What is Methadone?
Methadone is categorized as Schedule II drug, used for treating people with heroin addiction problem. Brand names of methadone include Dolophine, Methadose, and Amidone. A person who takes this drug as part of a treatment program may experience drowsiness, constipation, lowered respiration rate, mood swings and feeling of laziness.
Introduction to Methadone Overdose
An overdose can occur if a person ingests a high dose of methadone, either accidentally or deliberately. Overdoses are much more common for people who use methadone recreationally and especially for those who mix methadone with other drugs or alcohol.
What are the symptoms of methadone overdose?
Symptoms of a methadone overdose include:
- Difficulty in urinating
- Dry mouth
- Feeling cold
- Feeling confused
- Itchiness due to development of skin rashes
- Lack of appetite
- Lower blood pressure
- Muscle spasm
- Pinpoint pupils
- Unusual sleeping patterns
- Weak pulse
- Weight gain
When is methadone abused?
Methadone abuse usually begins when a patient, prescribed the drug during recovery from alcoholism, takes more than the prescribed doses to achieve the feeling or high or euphoria.

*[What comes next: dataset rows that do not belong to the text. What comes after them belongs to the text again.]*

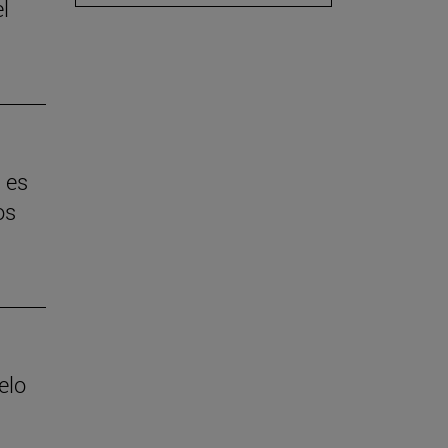
l
 es
os
elo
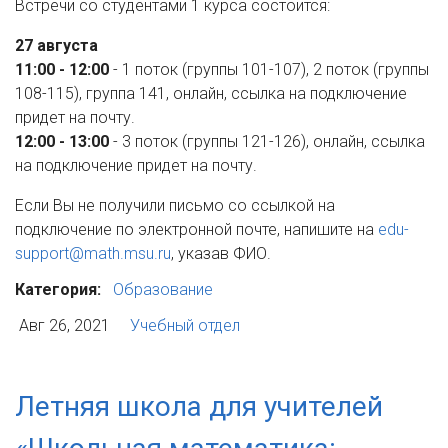
Встречи со студентами 1 курса состоится:
27 августа
11:00 - 12:00
- 1 поток (группы 101-107), 2 поток (группы
108-115), группа 141, онлайн, ссылка на подключение
придет на почту.
12:00 - 13:00
- 3 поток (группы 121-126), онлайн, ссылка
на подключение придет на почту.
Если Вы не получили письмо со ссылкой на
подключение по электронной почте, напишите на
edu-
support@math.msu.ru
, указав ФИО.
Категория:
Образование
Авг 26, 2021
Учебный отдел
Летняя школа для учителей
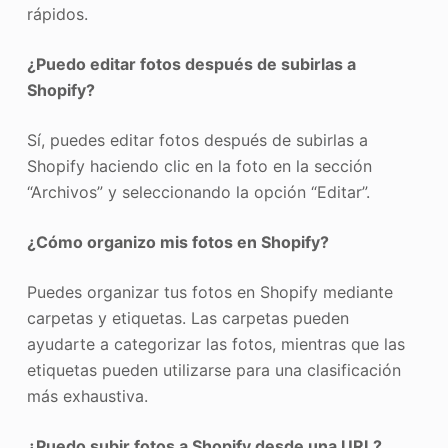
rápidos.
¿Puedo editar fotos después de subirlas a
Shopify?
Sí, puedes editar fotos después de subirlas a
Shopify haciendo clic en la foto en la sección
“Archivos” y seleccionando la opción “Editar”.
¿Cómo organizo mis fotos en Shopify?
Puedes organizar tus fotos en Shopify mediante
carpetas y etiquetas. Las carpetas pueden
ayudarte a categorizar las fotos, mientras que las
etiquetas pueden utilizarse para una clasificación
más exhaustiva.
¿Puedo subir fotos a Shopify desde una URL?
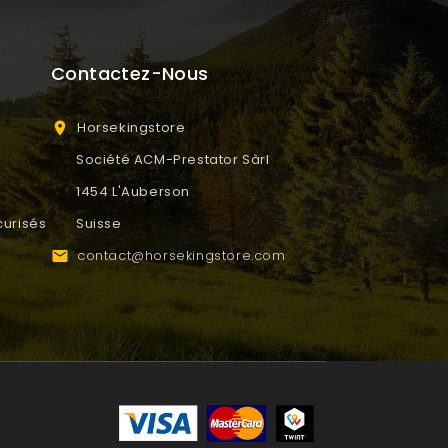
Contactez-Nous
Horsekingstore

Société ACM-Prestator Sàrl
1454 L'Auberson
urisés
Suisse
contact@horsekingstore.com

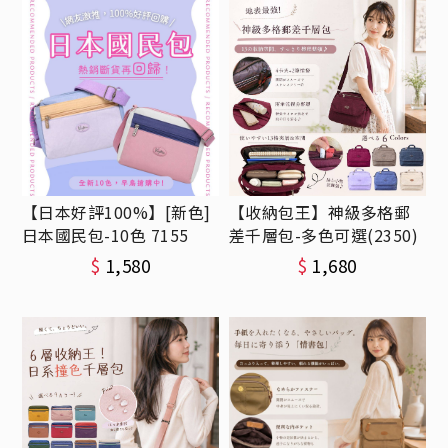
【日本好評100%】[新色]
【收納包王】神級多格郵
日本國民包-10色 7155
差千層包-多色可選(2350)
$
1,580
$
1,680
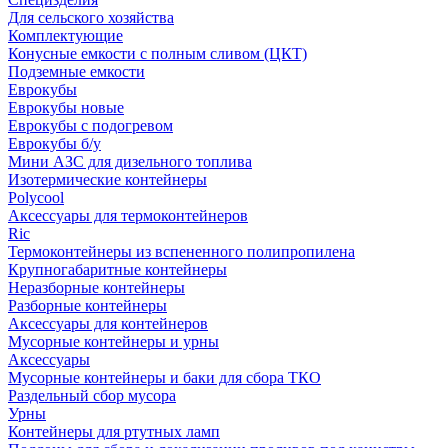
Для сельского хозяйства
Комплектующие
Конусные емкости с полным сливом (ЦКТ)
Подземные емкости
Еврокубы
Еврокубы новые
Еврокубы с подогревом
Еврокубы б/у
Мини АЗС для дизельного топлива
Изотермические контейнеры
Polycool
Аксессуары для термоконтейнеров
Ric
Термоконтейнеры из вспененного полипропилена
Крупногабаритные контейнеры
Неразборные контейнеры
Разборные контейнеры
Аксессуары для контейнеров
Мусорные контейнеры и урны
Аксессуары
Мусорные контейнеры и баки для сбора ТКО
Раздельный сбор мусора
Урны
Контейнеры для ртутных ламп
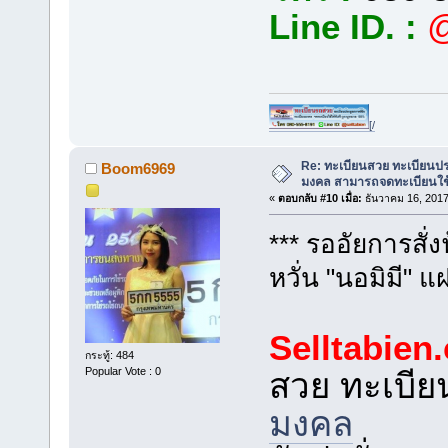
Line ID. :
@
[/
Re: ทะเบียนสวย ทะเบียนป
Boom6969
มงคล สามารถจดทะเบียนใช
«
ตอบกลับ #10 เมื่อ:
ธันวาคม 16, 2017
*** รออัยการสั่ง
หวั่น "นอมิมี" 
Selltabien
กระทู้: 484
Popular Vote : 0
สวย ทะเบี
มงคล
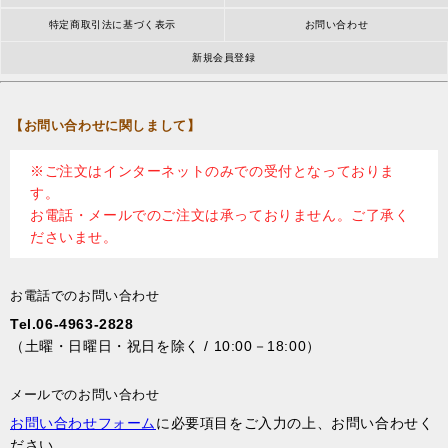
特定商取引法に基づく表示
お問い合わせ
新規会員登録
【お問い合わせに関しまして】
※ご注文はインターネットのみでの受付となっておりま
す。
お電話・メールでのご注文は承っておりません。ご了承く
ださいませ。
お電話でのお問い合わせ
Tel.06-4963-2828
（土曜・日曜日・祝日を除く / 10:00－18:00）
メールでのお問い合わせ
お問い合わせフォーム
に必要項目をご入力の上、お問い合わせく
ださい。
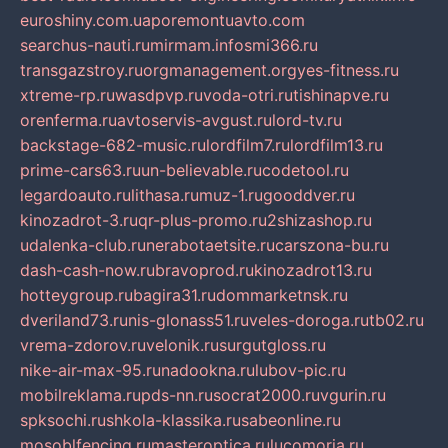
euroshiny.com.ua
poremontuavto.com
searchus-nauti.ru
mirmam.info
smi366.ru
transgazstroy.ru
orgmanagement.org
yes-fitness.ru
xtreme-rp.ru
wasdpvp.ru
voda-otri.ru
tishinapve.ru
orenferma.ru
avtoservis-avgust.ru
lord-tv.ru
backstage-682-music.ru
lordfilm7.ru
lordfilm13.ru
prime-cars63.ru
un-believable.ru
codetool.ru
legardoauto.ru
lithasa.ru
muz-1.ru
gooddver.ru
kinozadrot-3.ru
qr-plus-promo.ru
2shizashop.ru
udalenka-club.ru
nerabotaetsite.ru
carszona-bu.ru
dash-cash-now.ru
bravoprod.ru
kinozadrot13.ru
hotteygroup.ru
bagira31.ru
dommarketnsk.ru
dveriland73.ru
nis-glonass51.ru
veles-doroga.ru
tb02.ru
vrema-zdorov.ru
velonik.ru
surgutgloss.ru
nike-air-max-95.ru
nadookna.ru
lubov-pic.ru
mobilreklama.ru
pds-nn.ru
socrat2000.ru
vgurin.ru
spksochi.ru
shkola-klassika.ru
sabeonline.ru
mosoblfencing.ru
masteroptica.ru
lucomoria.ru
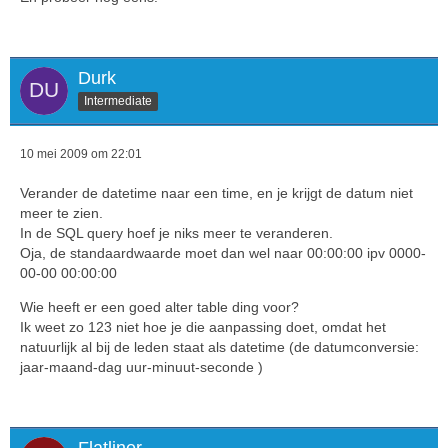
Durk
Intermediate
10 mei 2009 om 22:01
Verander de datetime naar een time, en je krijgt de datum niet
meer te zien.
In de SQL query hoef je niks meer te veranderen.
Oja, de standaardwaarde moet dan wel naar 00:00:00 ipv 0000-
00-00 00:00:00
Wie heeft er een goed alter table ding voor?
Ik weet zo 123 niet hoe je die aanpassing doet, omdat het
natuurlijk al bij de leden staat als datetime (de datumconversie:
jaar-maand-dag uur-minuut-seconde )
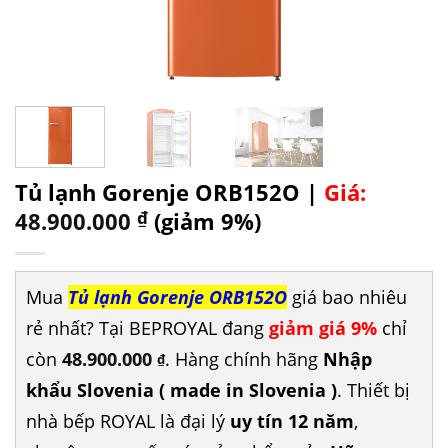
Tủ lạnh Gorenje ORB152O |
Giá:
48.900.000
₫
(giảm 9%)
Mua
Tủ lạnh Gorenje ORB152O
giá bao nhiêu
rẻ nhất? Tại BEPROYAL đang
giảm giá 9%
chỉ
còn
48.900.000
. Hàng chính hãng
Nhập
₫
khẩu Slovenia ( made in Slovenia )
. Thiết bị
nhà bếp ROYAL là đại lý
uy tín 12 năm
,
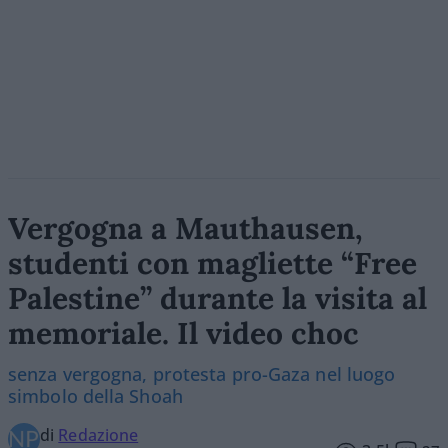
Vergogna a Mauthausen,
studenti con magliette “Free
Palestine” durante la visita al
memoriale. Il video choc
senza vergogna, protesta pro-Gaza nel luogo
simbolo della Shoah
di
Redazione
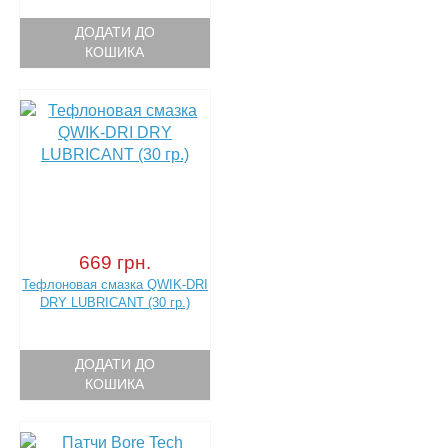
ДОДАТИ ДО
КОШИКА
669 грн.
Тефлоновая смазка QWIK-DRI
DRY LUBRICANT (30 гр.)
ДОДАТИ ДО
КОШИКА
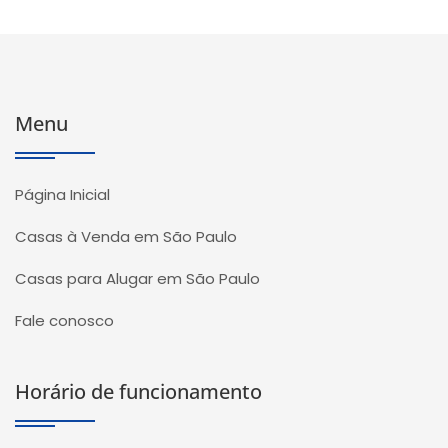
Menu
Página Inicial
Casas à Venda em São Paulo
Casas para Alugar em São Paulo
Fale conosco
Horário de funcionamento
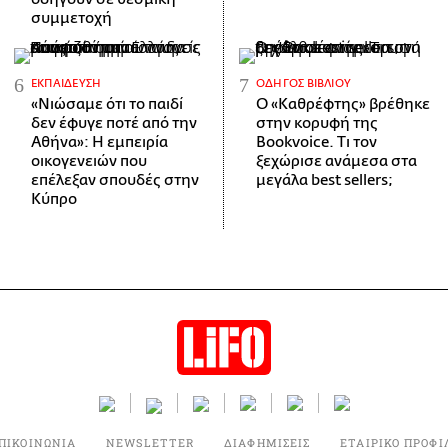
συμμετοχή
ΕΚΠΑΊΔΕΥΣΗ
ΟΔΗΓΌΣ ΒΙΒΛΊΟΥ
«Νιώσαμε ότι το παιδί
Ο «Καθρέφτης» βρέθηκε
δεν έφυγε ποτέ από την
στην κορυφή της
Αθήνα»: Η εμπειρία
Bookvoice. Τι τον
οικογενειών που
ξεχώρισε ανάμεσα στα
επέλεξαν σπουδές στην
μεγάλα best sellers;
Κύπρο
ΠΙΚΟΙΝΩΝΙΑ
NEWSLETTER
ΔΙΑΦΗΜΙΣΕΙΣ
ΕΤΑΙΡΙΚΟ ΠΡΟΦΙ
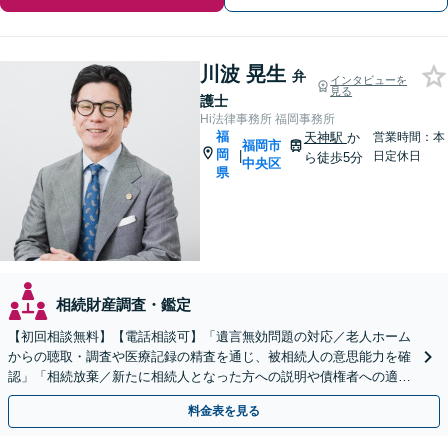
川波 晃生
弁
インタビューを
見る
護士
Hi法律事務所 福岡事務所
福
天神駅
か
営業時間：本
福岡市
岡
|
日定休日
ら徒歩5分
中央区
県
相続財産調査・鑑定
【初回相談無料】【電話相談可】「遺言無効問題の対応／老人ホーム
からの聴取・調査や医療記録の精査を通じ、被相続人の意思能力を確
認」「相続放棄／新たに相続人となった方への説明や債権者への適切
な対応まで、きめ細やかにサポート」【休日・夜間相談可】
料金表を見る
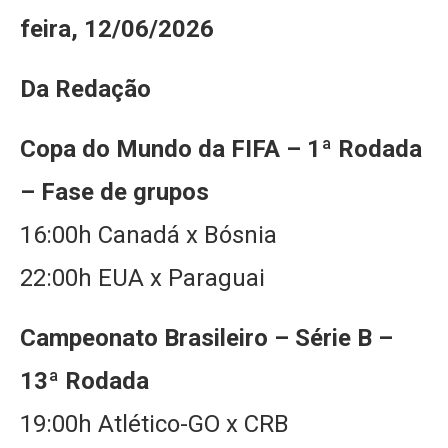
feira, 12/06/2026
Da Redação
Copa do Mundo da FIFA – 1ª Rodada
– Fase de grupos
16:00h Canadá x Bósnia
22:00h EUA x Paraguai
Campeonato Brasileiro – Série B –
13ª Rodada
19:00h Atlético-GO x CRB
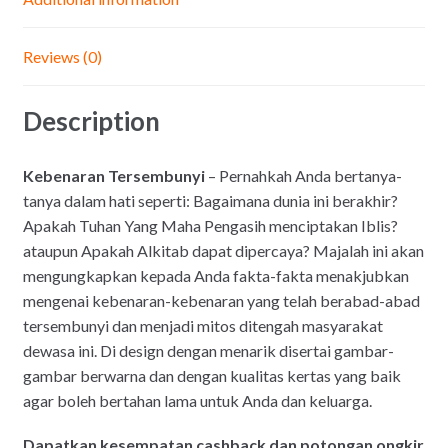
Reviews (0)
Description
Kebenaran Tersembunyi
– Pernahkah Anda bertanya-
tanya dalam hati seperti: Bagaimana dunia ini berakhir?
Apakah Tuhan Yang Maha Pengasih menciptakan Iblis?
ataupun Apakah Alkitab dapat dipercaya? Majalah ini akan
mengungkapkan kepada Anda fakta-fakta menakjubkan
mengenai kebenaran-kebenaran yang telah berabad-abad
tersembunyi dan menjadi mitos ditengah masyarakat
dewasa ini. Di design dengan menarik disertai gambar-
gambar berwarna dan dengan kualitas kertas yang baik
agar boleh bertahan lama untuk Anda dan keluarga.
Dapatkan kesempatan cashback dan potongan ongkir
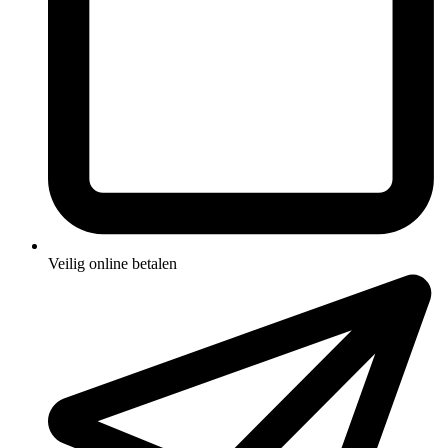
Veilig online betalen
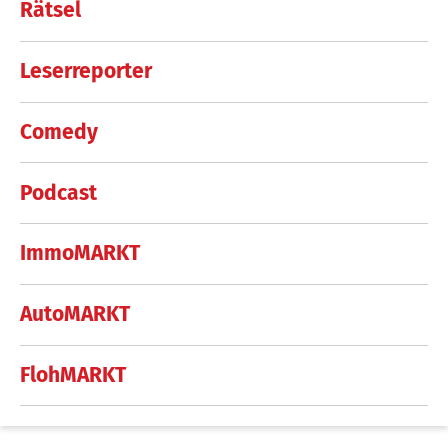
Rätsel
Leserreporter
Comedy
Podcast
ImmoMARKT
AutoMARKT
FlohMARKT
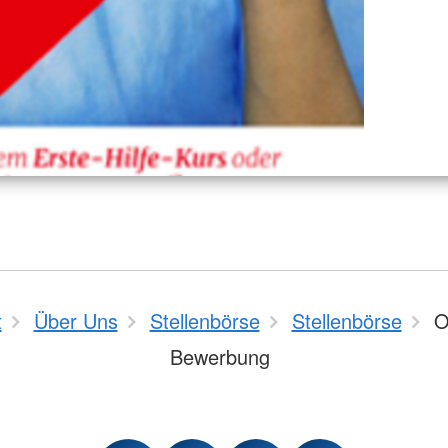
t
Über Uns
Stellenbörse
Stellenbörse
O
Bewerbung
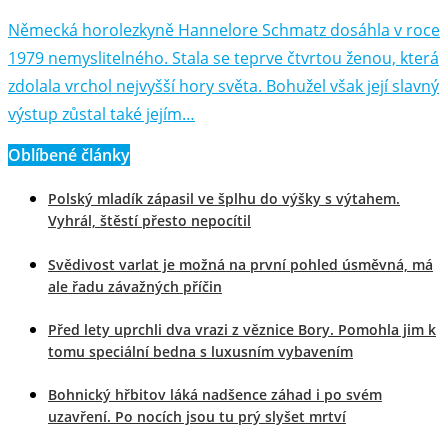
Německá horolezkyně Hannelore Schmatz dosáhla v roce
1979 nemyslitelného. Stala se teprve čtvrtou ženou, která
zdolala vrchol nejvyšší hory světa. Bohužel však její slavný
výstup zůstal také jejím…
Oblíbené články
Polský mladík zápasil ve šplhu do výšky s výtahem.
Vyhrál, štěstí přesto nepocítil
Svědivost varlat je možná na první pohled úsměvná, má
ale řadu závažných příčin
Před lety uprchli dva vrazi z věznice Bory. Pomohla jim k
tomu speciální bedna s luxusním vybavením
Bohnický hřbitov láká nadšence záhad i po svém
uzavření. Po nocích jsou tu prý slyšet mrtví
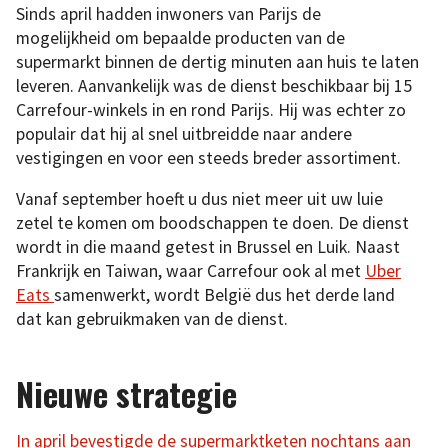
Sinds april hadden inwoners van Parijs de
mogelijkheid om bepaalde producten van de
supermarkt binnen de dertig minuten aan huis te laten
leveren. Aanvankelijk was de dienst beschikbaar bij 15
Carrefour-winkels in en rond Parijs. Hij was echter zo
populair dat hij al snel uitbreidde naar andere
vestigingen en voor een steeds breder assortiment.
Vanaf september hoeft u dus niet meer uit uw luie
zetel te komen om boodschappen te doen. De dienst
wordt in die maand getest in Brussel en Luik. Naast
Frankrijk en Taiwan, waar Carrefour ook al met
Uber
Eats
samenwerkt, wordt België dus het derde land
dat kan gebruikmaken van de dienst.
Nieuwe strategie
In april bevestigde de supermarktketen nochtans aan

A patient suspected of a methadone overdose may lose consciousness, which could be alarming if no immediate medical intervention is administered.
How to treat a methadone overdose?
Methadone overdose can only be treated with detoxification. Detoxification is a medical procedure administered by doctors to remove all the residue of this drug like pumping the patient’s stomach, giving laxatives and activated charcoal or intravenous fluids. After the detoxification, a patient is advised to join a rehab treatment programs.
How long does treatment for a methadone overdose last?
Depending on a patient’s history of drug abuse, breaking a methadone addiction can be a lifelong process. Methadone residue may stay in the system, specifically in the fatty tissues, for years. Ending a methadone addiction can be a lifelong process, and benefits from strong family support, professional intervention, and a credible rehab facility.